COLLAGE : YOLANDE LEDUC
Et des années 60 à aujourd’hui, qu’est-ce que tu as fait?
« Je me suis mariée et j’ai élevé mes enfants. Je n’ai jamais cessé de danser, chaque jour, chaque instant, même... Je respire pour la danse! Mais j’ai dû faire des choix. J’ai participé à un long métrage d’ailleurs qui fut un succès auprès des téléspectateurs à Télé-Québec. On a battu des records d’audience! On peut toujours le visionner à l’Office National du Film. L’oeuvre –de Francine Prévost- s’appelle «L’amour en famille» et relate les problèmes familiaux que nous avons vécu, mes enfants, moi et mon ex-mari à cause de la danse. Parce que concilier danse-famille-carrière, c’est pas évident, même impossible! C’était en 1985, bien avant que la télé-réalité n’envahisse nos ondes! Francine Prévost était une avant-gardiste et elle a su capter la souffrance qui nous habitait quand Serge (Montmorency) a quitté notre foyer. Tu sais, moi j’ai «mouru», quelque part entre 1960 et 1990, à Laval, dans le bungalow où mon mari m’a emmenée après notre mariage. Je ne voulais pas mettre ma carrière en veilleuse, moi. J’aurais voulu emmener mes petits dans toutes les coulisses! J’aurais voulu continuer! Moi, je ne sais que danser! Alors quand mes enfants ont été assez grands pour mener leur propre barque, je me suis remise à la danse, mais... À 50 ans, c’est pas évident... Ce n’est qu’à 60 ans que Pierre Larocque m’a fait découvrir Kasuo Ohno et le Butoh. Ça m’a sauvé la vie! À 64 ans, quand le Conseil des Arts m’a accordé ma bourse, des ailes ont repoussé dans mon dos et ce voyage au Japon fut mon salut. Kasuo Ohno m’a prouvé que la danse n’a simplement pas d’âge.

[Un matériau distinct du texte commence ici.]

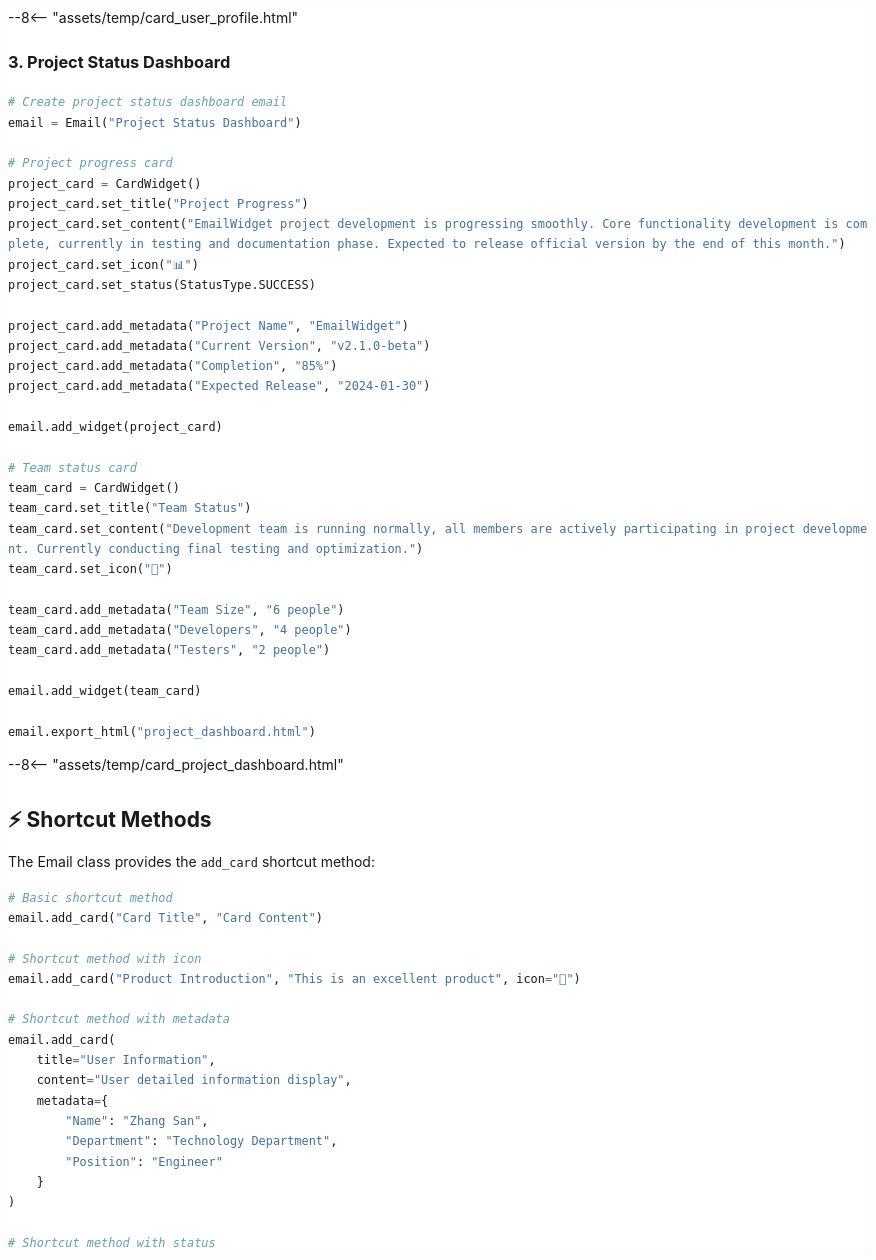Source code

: --8<-- "assets/temp/card_user_profile.html"

### 3. Project Status Dashboard

```python
# Create project status dashboard email
email = Email("Project Status Dashboard")

# Project progress card
project_card = CardWidget()
project_card.set_title("Project Progress")
project_card.set_content("EmailWidget project development is progressing smoothly. Core functionality development is complete, currently in testing and documentation phase. Expected to release official version by the end of this month.")
project_card.set_icon("📊")
project_card.set_status(StatusType.SUCCESS)

project_card.add_metadata("Project Name", "EmailWidget")
project_card.add_metadata("Current Version", "v2.1.0-beta")
project_card.add_metadata("Completion", "85%")
project_card.add_metadata("Expected Release", "2024-01-30")

email.add_widget(project_card)

# Team status card
team_card = CardWidget()
team_card.set_title("Team Status")
team_card.set_content("Development team is running normally, all members are actively participating in project development. Currently conducting final testing and optimization.")
team_card.set_icon("👥")

team_card.add_metadata("Team Size", "6 people")
team_card.add_metadata("Developers", "4 people")
team_card.add_metadata("Testers", "2 people")

email.add_widget(team_card)

email.export_html("project_dashboard.html")
```

--8<-- "assets/temp/card_project_dashboard.html"

## ⚡ Shortcut Methods

The Email class provides the `add_card` shortcut method:

```python
# Basic shortcut method
email.add_card("Card Title", "Card Content")

# Shortcut method with icon
email.add_card("Product Introduction", "This is an excellent product", icon="🎯")

# Shortcut method with metadata
email.add_card(
    title="User Information",
    content="User detailed information display",
    metadata={
        "Name": "Zhang San",
        "Department": "Technology Department",
        "Position": "Engineer"
    }
)

# Shortcut method with status
```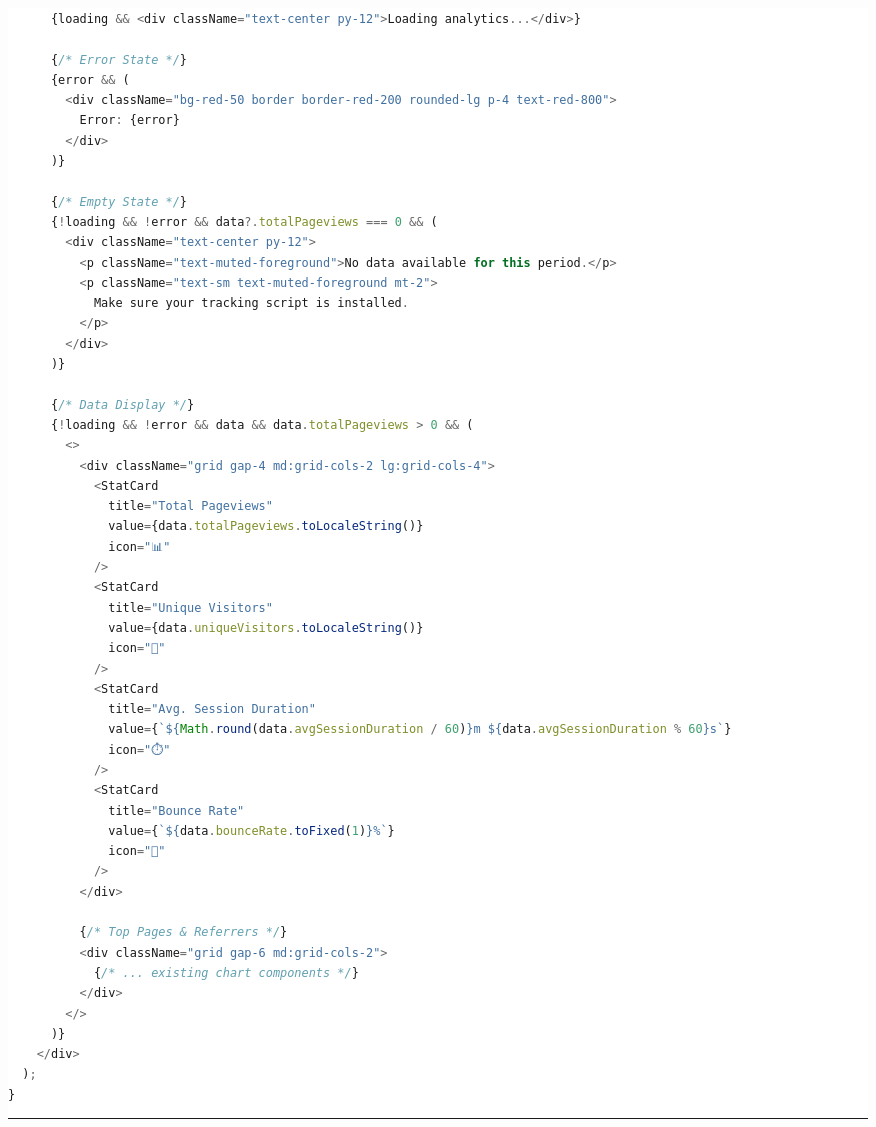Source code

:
 ```typescript
      {loading && <div className="text-center py-12">Loading analytics...</div>}

      {/* Error State */}
      {error && (
        <div className="bg-red-50 border border-red-200 rounded-lg p-4 text-red-800">
          Error: {error}
        </div>
      )}

      {/* Empty State */}
      {!loading && !error && data?.totalPageviews === 0 && (
        <div className="text-center py-12">
          <p className="text-muted-foreground">No data available for this period.</p>
          <p className="text-sm text-muted-foreground mt-2">
            Make sure your tracking script is installed.
          </p>
        </div>
      )}

      {/* Data Display */}
      {!loading && !error && data && data.totalPageviews > 0 && (
        <>
          <div className="grid gap-4 md:grid-cols-2 lg:grid-cols-4">
            <StatCard
              title="Total Pageviews"
              value={data.totalPageviews.toLocaleString()}
              icon="📊"
            />
            <StatCard
              title="Unique Visitors"
              value={data.uniqueVisitors.toLocaleString()}
              icon="👥"
            />
            <StatCard
              title="Avg. Session Duration"
              value={`${Math.round(data.avgSessionDuration / 60)}m ${data.avgSessionDuration % 60}s`}
              icon="⏱️"
            />
            <StatCard
              title="Bounce Rate"
              value={`${data.bounceRate.toFixed(1)}%`}
              icon="🔄"
            />
          </div>

          {/* Top Pages & Referrers */}
          <div className="grid gap-6 md:grid-cols-2">
            {/* ... existing chart components */}
          </div>
        </>
      )}
    </div>
  );
}
```

---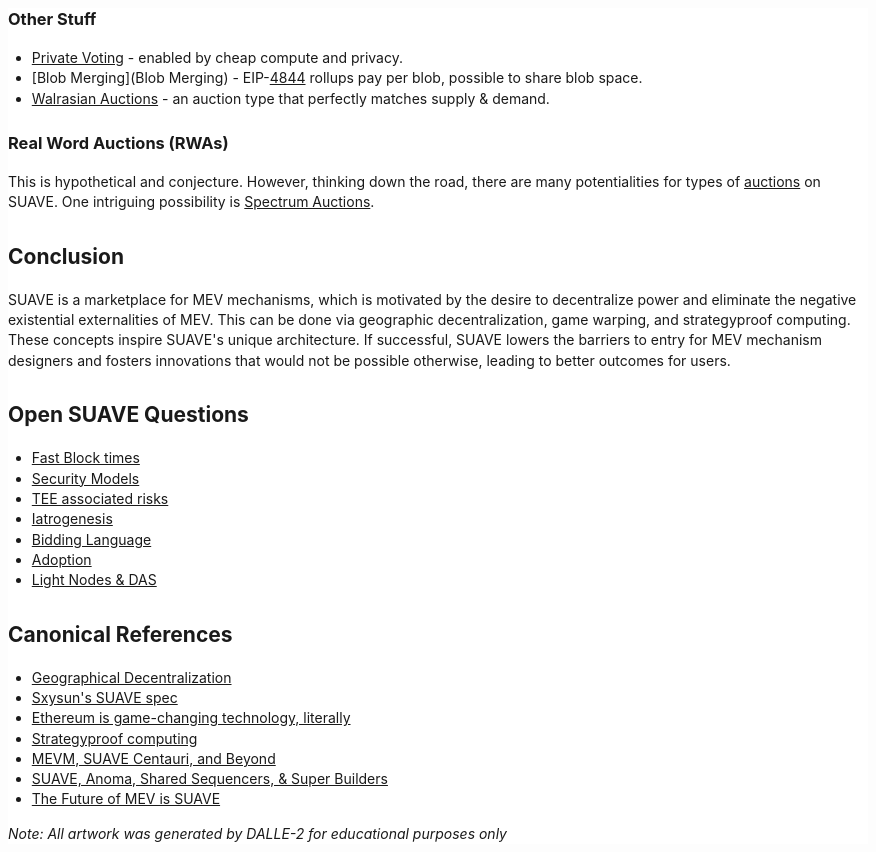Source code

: ### Other Stuff

- [Private Voting](https://research.aragon.org/nouns-tech.html) - enabled by cheap compute and privacy.
- [Blob Merging](Blob Merging) - EIP-[4844](https://eips.ethereum.org/EIPS/eip-4844) rollups pay per blob, possible to share blob space.
- [Walrasian Auctions](https://en.wikipedia.org/wiki/Walrasian_auction) - an auction type that perfectly matches supply & demand.

### Real Word Auctions (RWAs)

This is hypothetical and conjecture. However, thinking down the road, there are many potentialities for types of [auctions](https://eprint.iacr.org/2023/114.pdf) on SUAVE. One intriguing possibility is [Spectrum Auctions](https://www.youtube.com/watch?v=TttPqjl991A&list=PLEGCF-WLh2RJBqmxvZ0_ie-mleCFhi2N4&index=8).

## Conclusion

SUAVE is a marketplace for MEV mechanisms, which is motivated by the desire to decentralize power and eliminate the negative existential externalities of MEV. This can be done via geographic decentralization, game warping, and strategyproof computing. These concepts inspire SUAVE's unique architecture. If successful, SUAVE lowers the barriers to entry for MEV mechanism designers and fosters innovations that would not be possible otherwise, leading to better outcomes for users.

## Open SUAVE Questions

- [Fast Block times](https://github.com/0xapriori/Suave-research/blob/main/README.md#fast-block-times)
- [Security Models](https://collective.flashbots.net/t/suave-economic-security-models/1070)
- [TEE associated risks](https://sgx.fail)
- [Iatrogenesis](https://en.wikipedia.org/wiki/Iatrogenesis)
- [Bidding Language](https://www.eecs.harvard.edu/cs286r/courses/fall09/papers/bidding.pdf)
- [Adoption](https://x.com/maxresnick1/status/1679595753776480258)
- [Light Nodes & DAS](https://arxiv.org/abs/1809.09044)

## Canonical References

- [Geographical Decentralization](https://dash.harvard.edu/bitstream/handle/1/4101256/Ng_Strategyproof.pdf)
- [Sxysun's SUAVE spec](https://hackmd.io/@sxysun/suavespec)
- [Ethereum is game-changing technology, literally](https://medium.com/@virgilgr/ethereum-is-game-changing-technology-literally-d67e01a01cf8)
- [Strategyproof computing](https://dash.harvard.edu/bitstream/handle/1/4101256/Ng_Strategyproof.pdf)
- [MEVM, SUAVE Centauri, and Beyond](https://writings.flashbots.net/mevm-suave-centauri-and-beyond#suave-as-a-market-for-mechanisms)
- [SUAVE, Anoma, Shared Sequencers, & Super Builders](https://dba.mirror.xyz/NTg5FSq1o_YiL_KJrKBOsOkyeiNUPobvZUrLBGceagg)
- [The Future of MEV is SUAVE](https://writings.flashbots.net/the-future-of-mev-is-suave/)

_Note: All artwork was generated by DALLE-2 for educational purposes only_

Juste une âme. Et je compte bien en profiter jusqu’à ma mort... Laquelle d’ailleurs ne devrait pas tarder.»
COLLAGE : YOLANDE LEDUC
Et maintenant? Que comptes-tu faire?
«Maintenant, je travaille sur une interprétation de «La mort du signe», version Butoh. Un petit extrait de 2 minutes d’une pièce d’Anna Pavlova qu’elle a dansé partout dans le monde. Je pratique à mon rythme et quand je serai prête, je la présenterai peut-être publiquement, avec quelques autres extraits, dont quelques-uns du «Requiem» de Mozart. J’ai en tête un concept, avec des projections d’abums que j’ai montés au fil des ans... J’ai passé un certain temps à faire des collages, des catalogues qui relatrent mes expériences en danse, parallèlement aux expériences des grands danseurs qui m’ont précédée : Margie Gillis, Isadora Duncan, Rachel Rosenthal et Kasuo Ohno, évidemment... Une oeuvre de vie qui j’espère, servira à celles qui me survivront.»